Small, commercial drones have begun showing up in conflict zones at an increasing rate. ISIS has used them against U.S. forces, as has the militant group Hezbollah. Black Dart, which tests counter-drone measures on all sizes of drones in both commercial and government sectors, is an acknowledgement that small, cheap, flying IEDs are a major concern to the U.S. military.

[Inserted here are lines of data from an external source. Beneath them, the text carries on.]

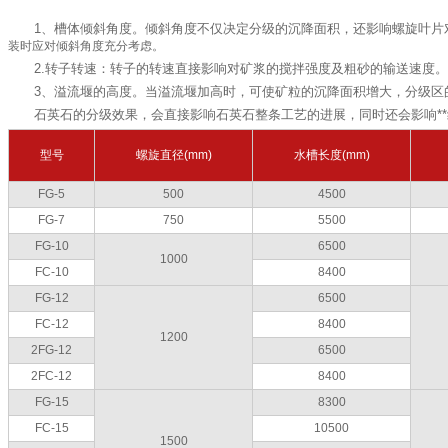
1、槽体倾斜角度。倾斜角度不仅决定分级的沉降面积，还影响螺旋叶
装时应对倾斜角度充分考虑。
2.转子转速：转子的转速直接影响对矿浆的搅拌强度及粗砂的输送速度
3、溢流堰的高度。当溢流堰加高时，可使矿粒的沉降面积增大，分级区
石英石的分级效果，会直接影响石英石整条工艺的进展，同时还会影响*
型号
螺旋直径(mm)
水槽长度(mm)
FG-5
500
4500
FG-7
750
5500
FG-10
6500
1000
FC-10
8400
FG-12
6500
FC-12
8400
1200
2FG-12
6500
2FC-12
8400
FG-15
8300
FC-15
10500
1500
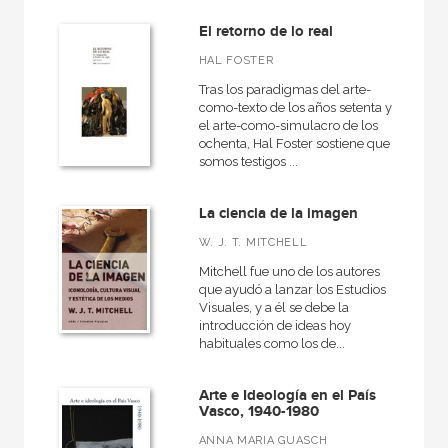
El retorno de lo real
HAL FOSTER
Tras los paradigmas del arte-
como-texto de los años setenta y
el arte-como-simulacro de los
ochenta, Hal Foster sostiene que
somos testigos ...
La ciencia de la imagen
W. J. T. MITCHELL
Mitchell fue uno de los autores
que ayudó a lanzar los Estudios
Visuales, y a él se debe la
introducción de ideas hoy
habituales como los de...
Arte e Ideología en el País
Vasco, 1940-1980
ANNA MARIA GUASCH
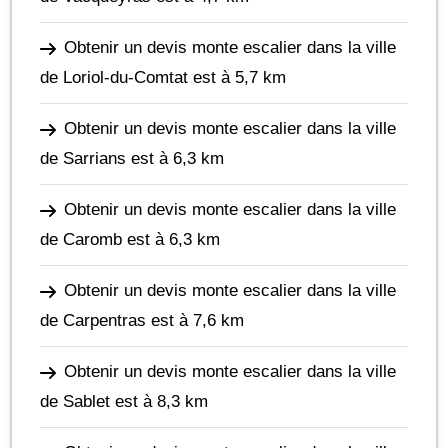
Obtenir un devis monte escalier dans la ville
de Loriol-du-Comtat
est à 5,7 km
Obtenir un devis monte escalier dans la ville
de Sarrians
est à 6,3 km
Obtenir un devis monte escalier dans la ville
de Caromb
est à 6,3 km
Obtenir un devis monte escalier dans la ville
de Carpentras
est à 7,6 km
Obtenir un devis monte escalier dans la ville
de Sablet
est à 8,3 km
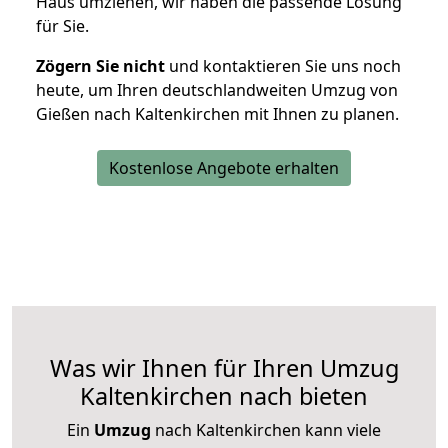
Haus umziehen, wir haben die passende Lösung
für Sie.
Zögern Sie nicht
und kontaktieren Sie uns noch
heute, um Ihren deutschlandweiten Umzug von
Gießen nach Kaltenkirchen mit Ihnen zu planen.
Kostenlose Angebote erhalten
Was wir Ihnen für Ihren Umzug
Kaltenkirchen nach bieten
Ein
Umzug
nach Kaltenkirchen kann viele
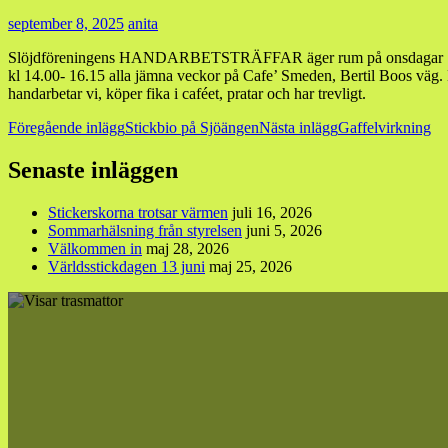
september 8, 2025
anita
Slöjdföreningens HANDARBETSTRÄFFAR äger rum på onsdagar
kl 14.00- 16.15 alla jämna veckor på Cafe’ Smeden, Bertil Boos väg.
handarbetar vi, köper fika i caféet, pratar och har trevligt.
Inläggsnavigering
Föregående inlägg
Stickbio på Sjöängen
Nästa inlägg
Gaffelvirkning
Senaste inläggen
Stickerskorna trotsar värmen
juli 16, 2026
Sommarhälsning från styrelsen
juni 5, 2026
Välkommen in
maj 28, 2026
Världsstickdagen 13 juni
maj 25, 2026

Mesmer could be one solution to Pentagon’s problems detecting and disabling drones. Imagine a small team of the roughly 300 special ops soldiers deployed in Syria is particularly concerned about ISIS attacking them with a cheap drone outfitted with a crude explosive. Could Mesmer essentially create a mobile “no-drone zone” around the team? Hunter, the Department 13 CEO, is cagey, but says yes: “There are a lot of use cases that Mesmer supports, and potentially that could be one of them,” he said.

The military is a bit more tight-lipped. When asked about the same scenario, Leary, Black Dart’s project officer, deflects. “We had a wide array from start-ups to large defense contractors come and they had a wide array of various long-range and short-range detection and negation capabilities that they were testing,” he said.

In military-speak, that’s about as close as you can get to a yes.